WILL GEORGE STOP KISSING THE RING ALREADY?

George Will Bud SeligAbout three months ago I wrote about the bizarre declaration of noted columnist and television commentator George Will, who in effect declared Bud Selig a baseball deity. Appearing on a FOX news show, Will called the then commissioner “one of the three most significant persons in the history of baseball, along with Babe Ruth and Jackie Robinson.” Any intelligent baseball fan would find Will’s view laughable.

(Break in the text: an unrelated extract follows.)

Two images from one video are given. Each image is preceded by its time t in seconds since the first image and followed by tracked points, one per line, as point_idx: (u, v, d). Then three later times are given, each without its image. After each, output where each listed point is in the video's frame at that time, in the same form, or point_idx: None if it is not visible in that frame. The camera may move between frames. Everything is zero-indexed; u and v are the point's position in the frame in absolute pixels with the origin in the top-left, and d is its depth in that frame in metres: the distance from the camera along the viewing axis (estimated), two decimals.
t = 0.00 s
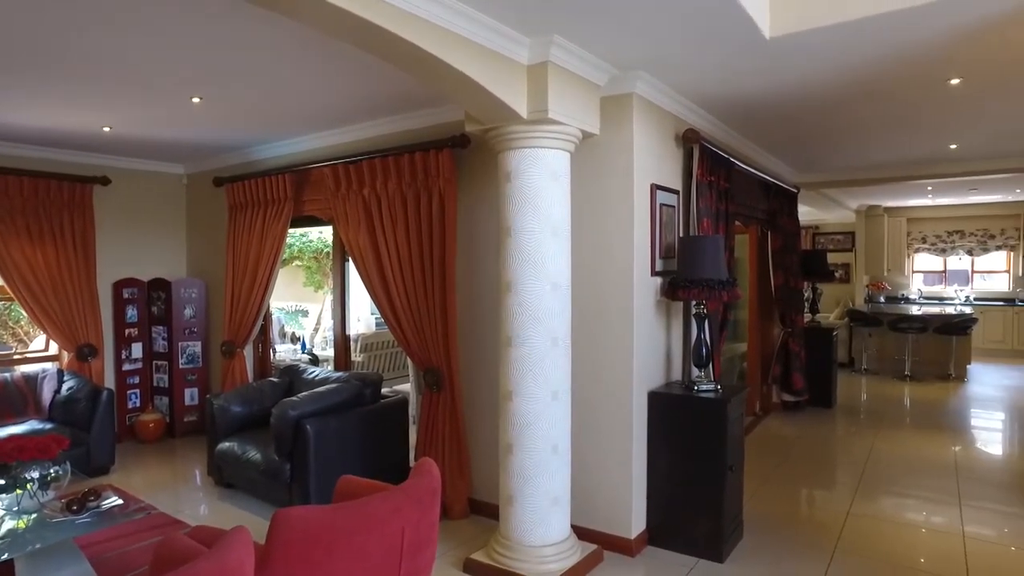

But once was not enough. In a recent column in the Washington Post, Will gave Selig another hug and a kiss on his way out the door. Crediting him with saving baseball after the 1994-95 strike, Will called Selig “one of the four most important people in baseball’s history: Alexander Joy Cartwright (the genius who in the 1840s placed the bases 90 feet apart), Babe Ruth, Jackie Robinson and a fan from Milwaukee. Which is what Selig has been, first and always.”

Will conveniently ignored the irrefutable fact that Selig, as chairman of the owners’ player relations committee, led the owners into the disastrous strike with his ill-conceived quest for a payroll cap. But why shouldn’t Will ignore it? Selig does.

Why does Will continue to praise Selig and bow before him as a baseball deity? Because Selig gave Will entrée into his inner sanctum, giving him a status no one else had. As I wrote in November:

“Over a period of 12 years, 1999-2011, more than half of Selig’s tenure as commissioner, Selig named Will to four blue-ribbon panels or special task forces. There might have been a fifth, a pink-ribbon panel on women and baseball, but I was unable to confirm that one. Nevertheless, Selig seemed hard pressed to omit Will from his special panels. In fact, he was the only person who served on all of those panels, and only Len Coleman, the former National League president, was a member of two.”

At the end of Will’s recent column, the Post ran this note: “In the late 1990s, George F. Will was one of four members of the Commissioner’s Blue Ribbon Panel on Baseball Economics.” The Post missed a few committees on which Will was a member, but at least the newspaper didn’t describe him as one of the “most important people in baseball’s history.”